::: Okuma Metni

| Konu: | ÖDEME VE MENKUL KIYMET MUTABAKAT SİSTEMLERİ, ÖDEME HİZMETLERİ VE ELEKTRONİK PARA KURULUŞLARI HAKKINDA KANUN TASARISI (S. SAYISI: 473) |
| Yasama Yılı: | 3 |
| Birleşim: | 123 |
| Tarih: | 20.06.2013 |
MEHMET GÜNAL (Antalya) - Teşekkür ederim Sayın Başkan.
Değerli milletvekilleri, kanunun ikinci bölümünden sonra da maddelerini oylayıp bitireceğiz.
Şimdi, ben sordum ama herhâlde cevap alamayacağım gibi; birkaç köşesine ben değineyim yine, Sayın Bakanım burada.
"Faiz lobisi" diye şikâyet ederek bu işten kurtulmanın bir anlamı yok; madde bir.

::::::
::: Toplanan Veriler

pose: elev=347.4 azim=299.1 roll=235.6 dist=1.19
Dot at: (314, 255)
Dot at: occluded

::::::

* [Görev Tanımı]
Okuma metninde yer alan birleşimin tarihi nedir?

* [Tam Yanıt]
20.06.2013